• _Text under study_
· · ·

Not all documents need document types. Sometimes its hard to determine what the type of a
document is or it is hard to justify creating a document type that you only need once or twice.
This is okay. As long as the types you define help you organize your collection in the way
you want, paperless is doing its job.
Tags can be used in many different ways. Think of tags are more versatile folders or binders.
If you have a binder for documents related to university / your car or health care, you can
create these binders in paperless by creating tags and assigning them to relevant documents.
Just as with documents, you can filter the document list by tags and only see documents of
a certain topic.
With physical documents, you'll often need to decide which folder the document belongs to.
The advantage of tags over folders and binders is that a single document can have multiple
tags. A physical document cannot magically appear in two different folders, but with tags,
this is entirely possible.
.. hint::
This can be used in many different ways. One example: Imagine you're working on a particular
task, such as signing up for university. Usually you'll need to collect a bunch of different
documents that are already sorted into various folders. With the tag system of paperless,
you can create a new group of documents that are relevant to this task without destroying
the already existing organization. When you're done with the task, you could delete the
tag again, which would be equal to sorting documents back into the folder they belong into.

· · ·

• _Study material_
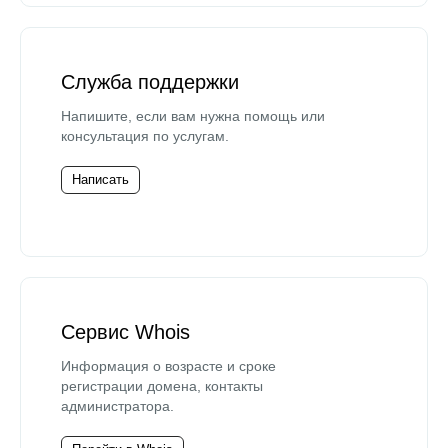
Служба поддержки
Напишите, если вам нужна помощь или
консультация по услугам.
Написать
Сервис Whois
Информация о возрасте и сроке
регистрации домена, контакты
администратора.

· · ·

• _Work to complete_
Can you reproduce the whole paperless passage on document types and tags above, word for word?

• _Answer to the exercise_
Not all documents need document types. Sometimes its hard to determine what the type of a
document is or it is hard to justify creating a document type that you only need once or twice.
This is okay. As long as the types you define help you organize your collection in the way
you want, paperless is doing its job.
Tags can be used in many different ways. Think of tags are more versatile folders or binders.
If you have a binder for documents related to university / your car or health care, you can
create these binders in paperless by creating tags and assigning them to relevant documents.
Just as with documents, you can filter the document list by tags and only see documents of
a certain topic.
With physical documents, you'll often need to decide which folder the document belongs to.
The advantage of tags over folders and binders is that a single document can have multiple
tags. A physical document cannot magically appear in two different folders, but with tags,
this is entirely possible.
.. hint::
This can be used in many different ways. One example: Imagine you're working on a particular
task, such as signing up for university. Usually you'll need to collect a bunch of different
documents that are already sorted into various folders. With the tag system of paperless,
you can create a new group of documents that are relevant to this task without destroying
the already existing organization. When you're done with the task, you could delete the
tag again, which would be equal to sorting documents back into the folder they belong into.